1. My Zoé, 23 juillet 2021, 14:16, par PHILIPPE
C’est une fiction scientifique permettant de mettre en exergue le lien mère – fille (car l’enfant unique de l’ex-couple est une fille).
Cette dernière permet de créer une relation (garde partagée) très malsaine entre la mère et son ex. (par exemple la mise en valeur de la tension entre le rôle « traditionnel » de la mère et son activité professionnelle). Le côté féministe du film ? (sic)
Suite à un accident domestique (responsabilité indirecte de la mère ?), la mort inéluctable de la fille permet d’évoquer le don d’organes qui, d’après le père, fait vivre l’enfant à travers une autre personne. Ah bon !
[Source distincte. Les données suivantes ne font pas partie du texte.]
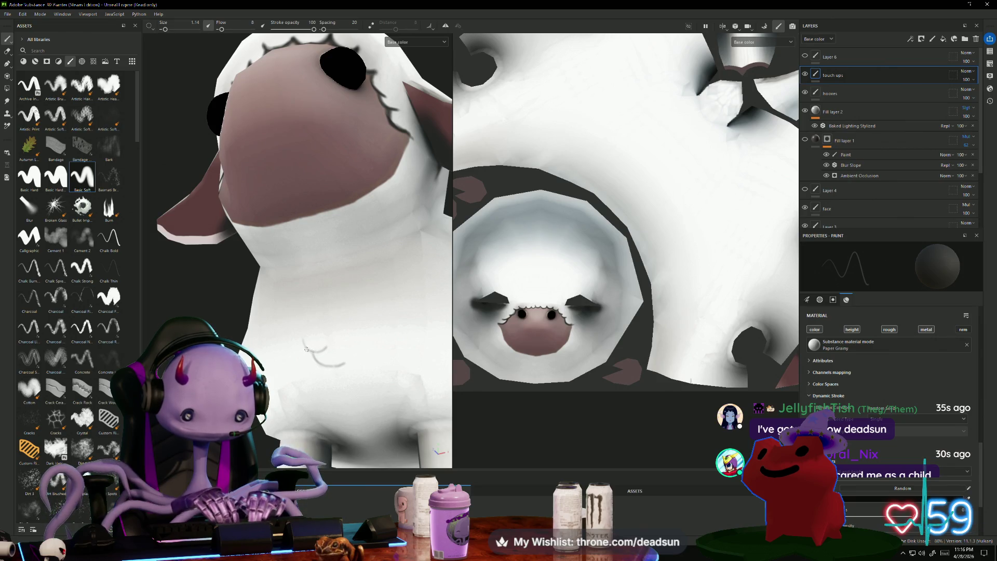
Paint a thin grey curl stroke on the sheep's body.
{"action": "scroll", "coordinate": [192, 313], "scroll_direction": "down", "scroll_amount": 5}
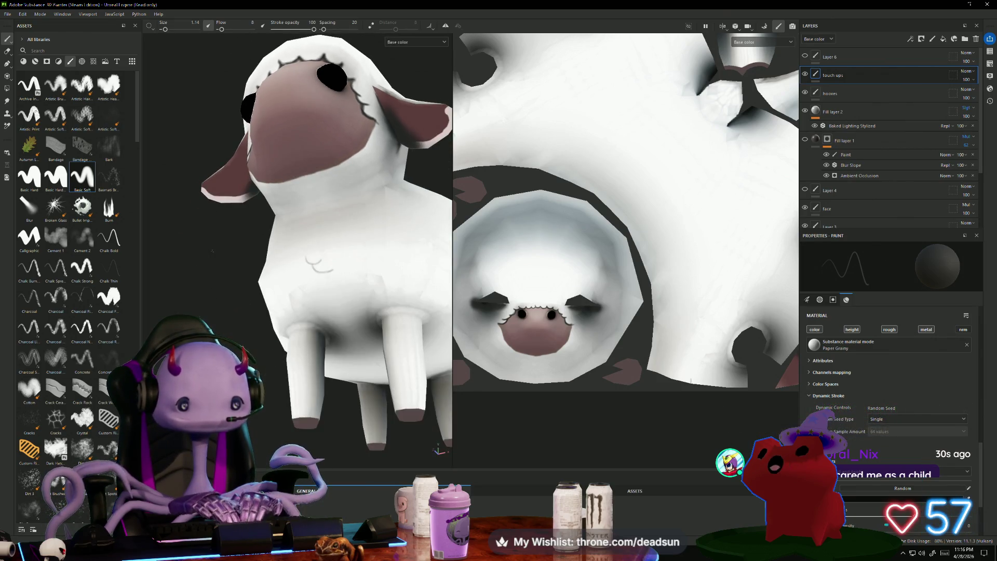
{"action": "left_click_drag", "start_coordinate": [192, 312], "coordinate": [236, 312], "text": "alt"}
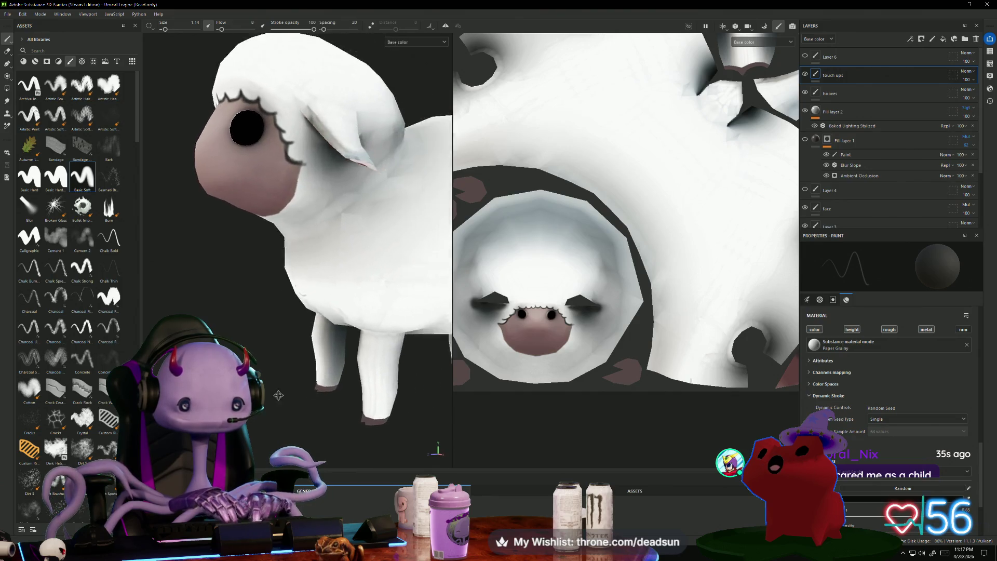
{"action": "scroll", "coordinate": [237, 312], "scroll_direction": "up", "scroll_amount": 4}
{"action": "scroll", "coordinate": [287, 316], "scroll_direction": "down", "scroll_amount": 3}
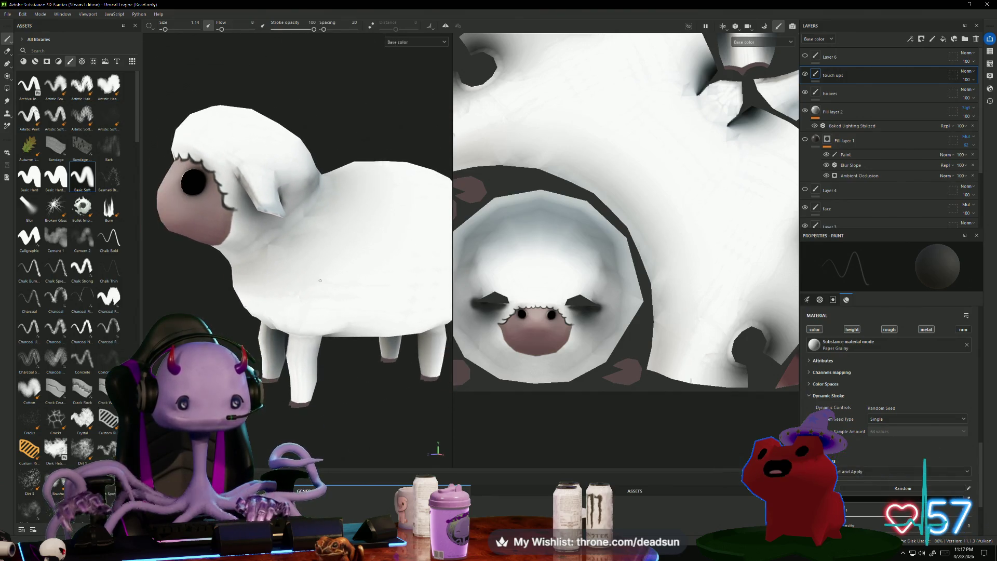
{"action": "scroll", "coordinate": [287, 316], "scroll_direction": "up", "scroll_amount": 3}
{"action": "mouse_move", "coordinate": [287, 316]}
{"action": "left_mouse_down", "text": "alt"}
{"action": "mouse_move", "coordinate": [293, 333]}
{"action": "mouse_move", "coordinate": [328, 337]}
{"action": "mouse_move", "coordinate": [299, 339]}
{"action": "mouse_move", "coordinate": [316, 335]}
{"action": "left_mouse_up", "text": "alt"}
{"action": "scroll", "coordinate": [293, 332], "scroll_direction": "up", "scroll_amount": 5}
{"action": "scroll", "coordinate": [297, 339], "scroll_direction": "down", "scroll_amount": 3}
{"action": "scroll", "coordinate": [327, 337], "scroll_direction": "up", "scroll_amount": 3}
{"action": "scroll", "coordinate": [309, 337], "scroll_direction": "down", "scroll_amount": 3}
{"action": "scroll", "coordinate": [282, 283], "scroll_direction": "up", "scroll_amount": 2}
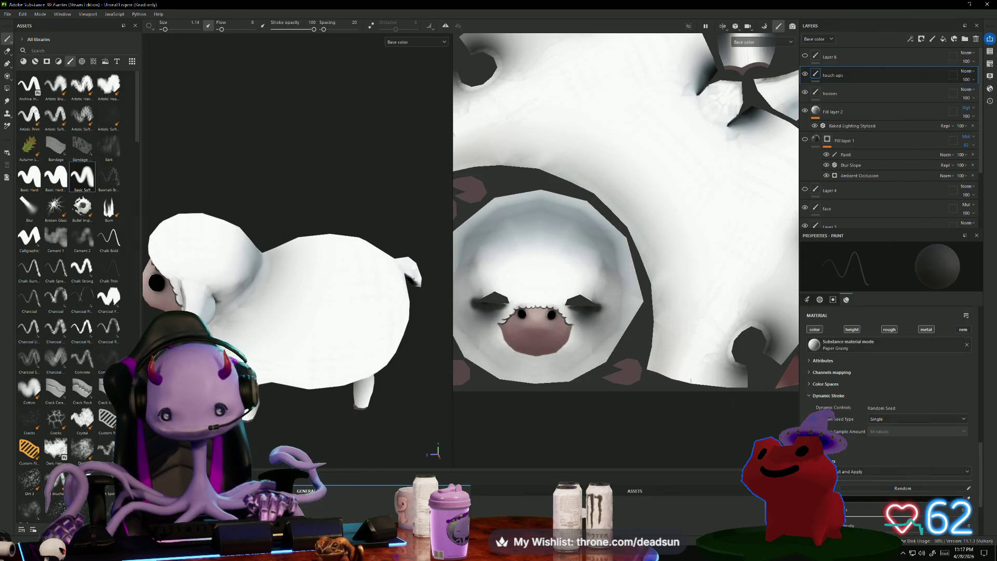
{"action": "scroll", "coordinate": [312, 291], "scroll_direction": "up", "scroll_amount": 3}
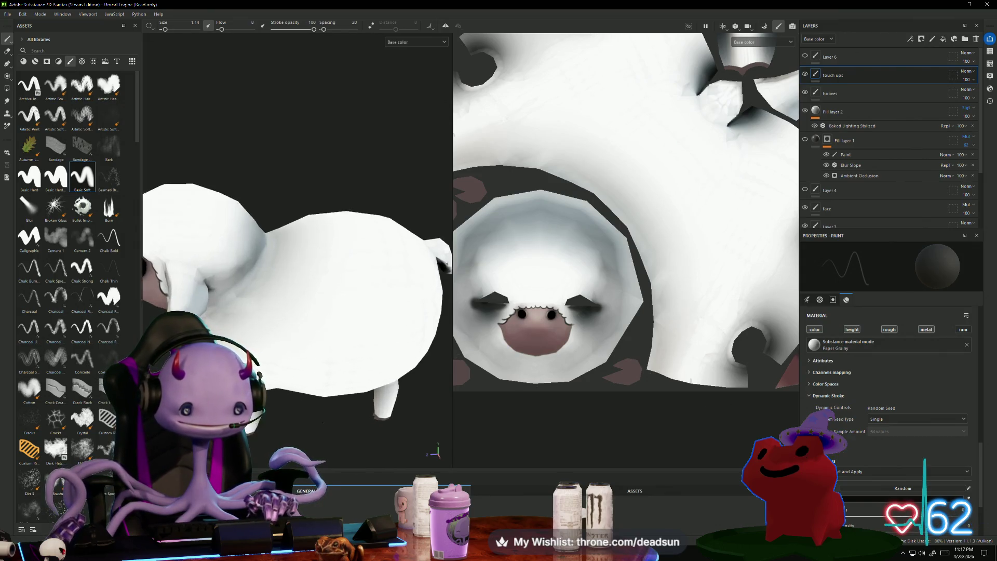
{"action": "left_click_drag", "start_coordinate": [281, 359], "coordinate": [265, 363], "text": "alt"}
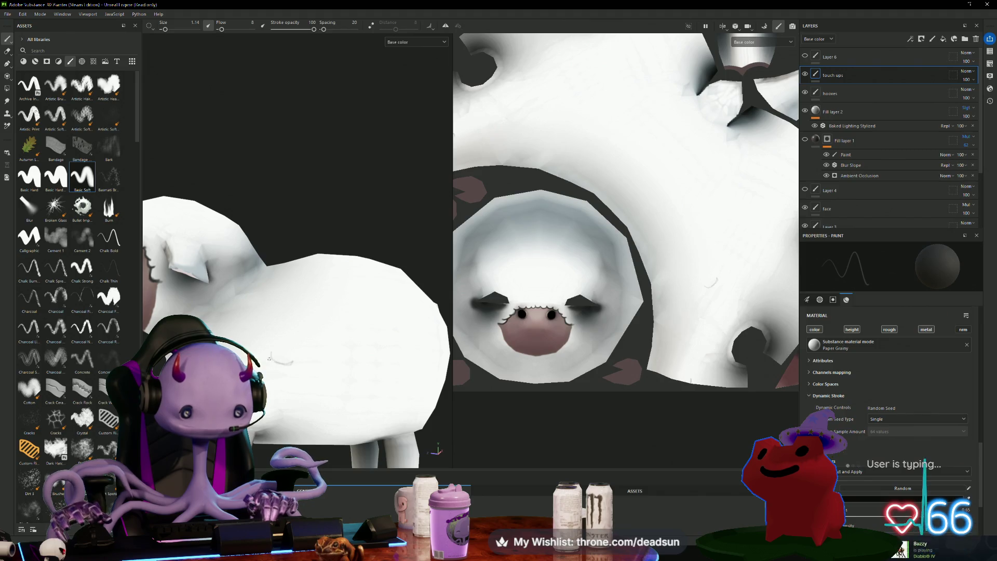
{"action": "scroll", "coordinate": [281, 342], "scroll_direction": "up", "scroll_amount": 3}
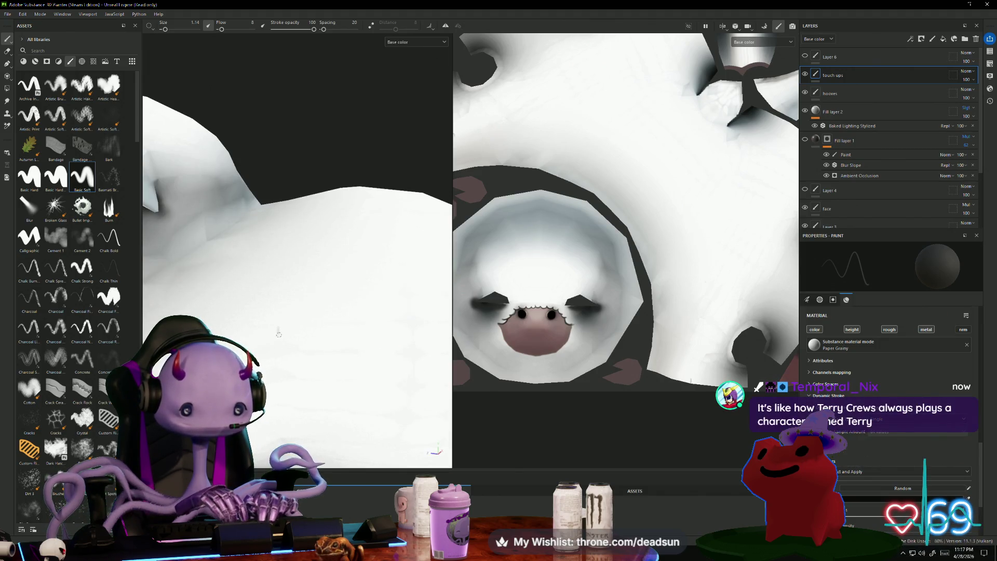
{"action": "mouse_move", "coordinate": [279, 334]}
{"action": "left_mouse_down"}
{"action": "mouse_move", "coordinate": [290, 347]}
{"action": "mouse_move", "coordinate": [320, 338]}
{"action": "mouse_move", "coordinate": [291, 348]}
{"action": "mouse_move", "coordinate": [339, 343]}
{"action": "left_mouse_up"}
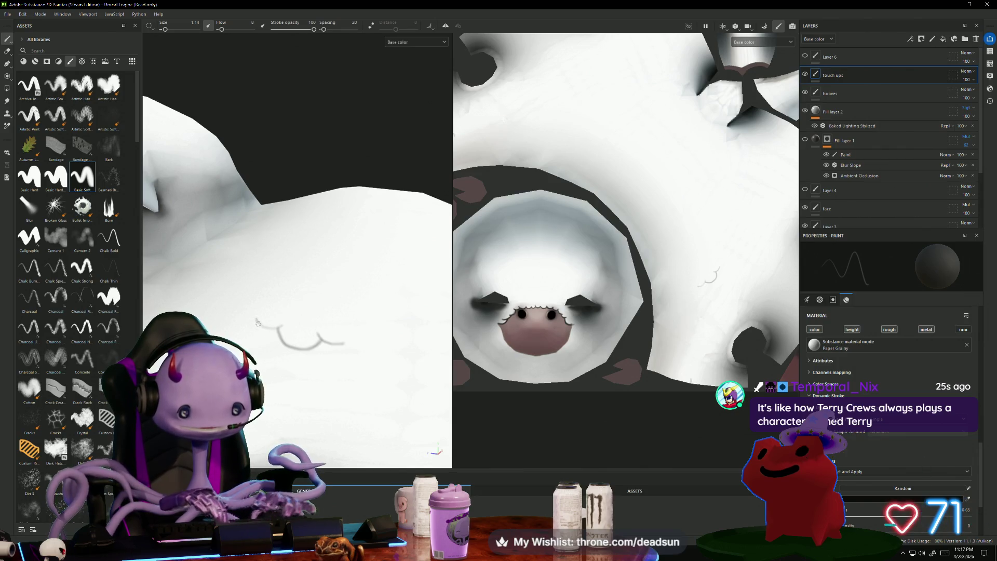
Extend the curl stroke along the sheep's side.
{"action": "mouse_move", "coordinate": [257, 322]}
{"action": "left_mouse_down", "text": "alt"}
{"action": "mouse_move", "coordinate": [349, 168]}
{"action": "mouse_move", "coordinate": [333, 208]}
{"action": "left_mouse_up", "text": "alt"}
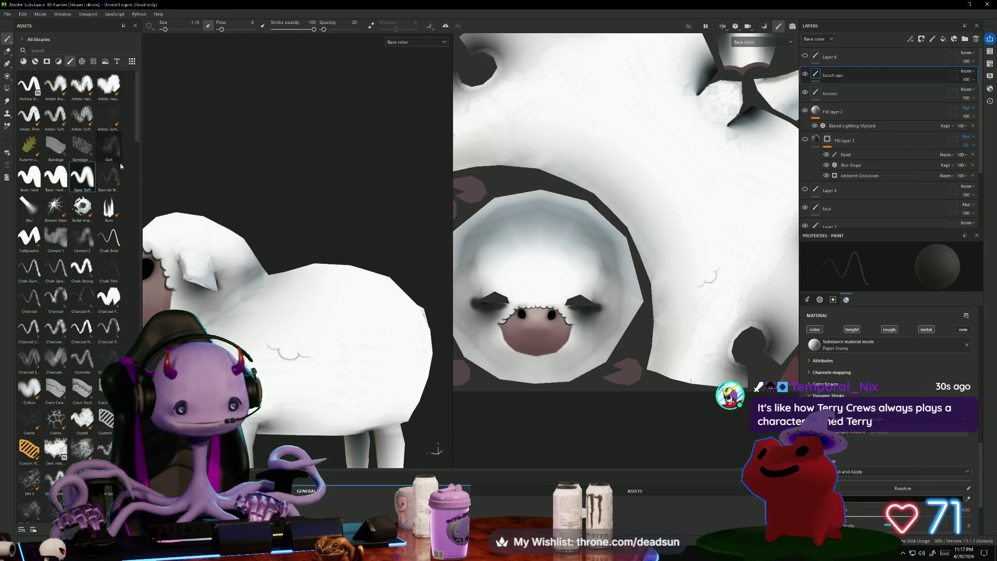
{"action": "mouse_move", "coordinate": [332, 208]}
{"action": "left_mouse_down", "text": "alt"}
{"action": "mouse_move", "coordinate": [258, 141]}
{"action": "mouse_move", "coordinate": [241, 189]}
{"action": "mouse_move", "coordinate": [316, 161]}
{"action": "mouse_move", "coordinate": [367, 101]}
{"action": "mouse_move", "coordinate": [349, 146]}
{"action": "mouse_move", "coordinate": [318, 189]}
{"action": "mouse_move", "coordinate": [311, 182]}
{"action": "mouse_move", "coordinate": [364, 170]}
{"action": "mouse_move", "coordinate": [290, 166]}
{"action": "left_mouse_up", "text": "alt"}
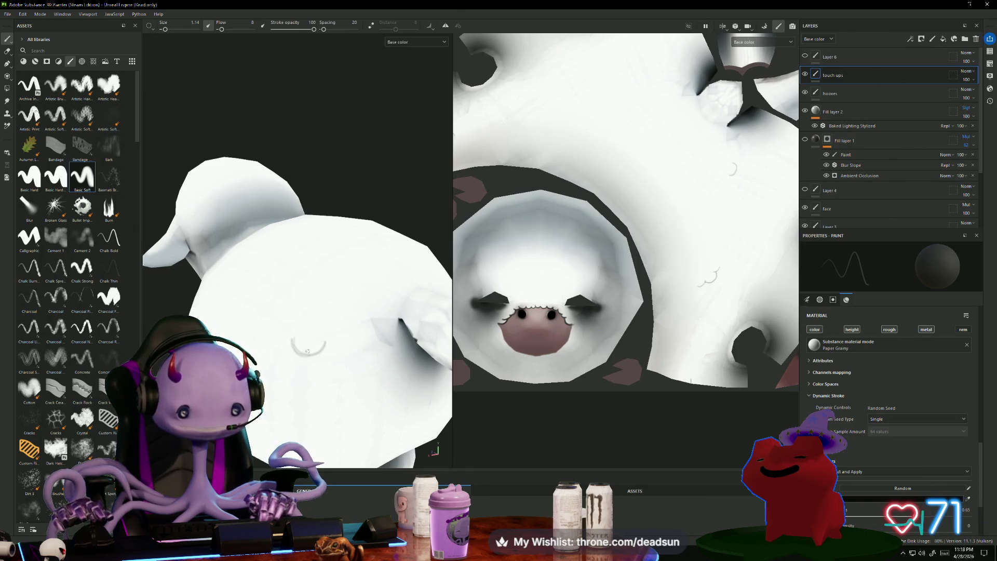
{"action": "left_click_drag", "start_coordinate": [325, 340], "coordinate": [344, 338]}
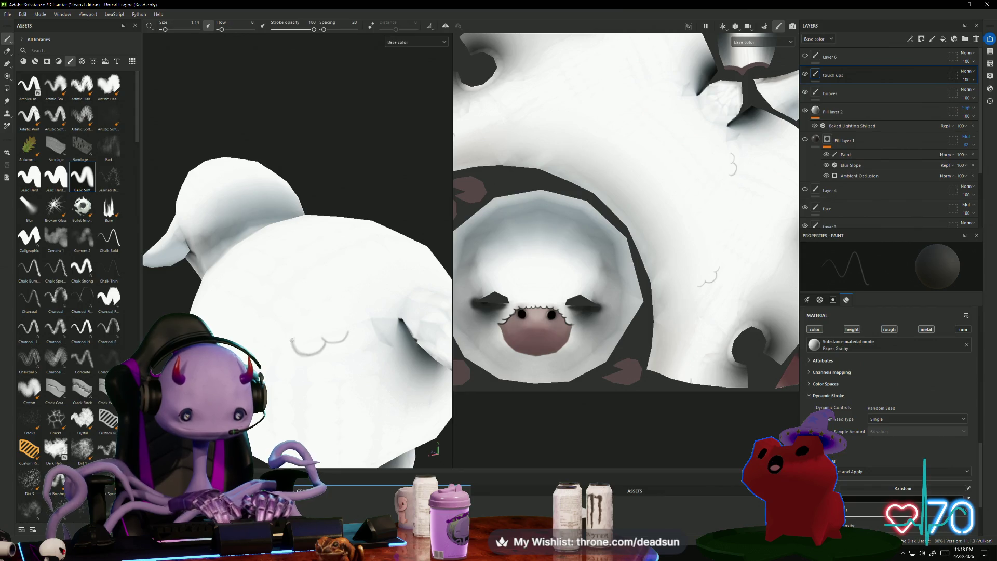
{"action": "left_click_drag", "start_coordinate": [291, 340], "coordinate": [343, 332], "text": "alt"}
La mère, insatisfaite de cette situation, veut cloner sa fille (l’ex. y est opposé). Il faut donc un « scientifique-fou-prenant des risques » pour réaliser la prouesse technique. Mais la mère étant trop âgée cela ne fonctionne pas. Alors, bien que opposée au projet, l’épouse du scientifique s’y colle (évoqué dans le film). Une GPA !
Une dizaine d’années plus tard, l’ex. rejoint la mère pour voir la clonée. Il est apaisé. Pourquoi ? Il est père …. d’un garçon ! ; la clonée ne le reconnaît pas comme père. Ouf !
Au 1°degré c’est un film d’automne pluvieux.
Au 2°degré « c’est quoi un enfant et à quoi cela sert-il ? », les progrès de la technique reproductive c’est bien ou mal ou dangereux ou …. pourquoi pas ? A priori Julie Delphy ne prend pas position.
En revanche une femme c’est « d’abord » une mère.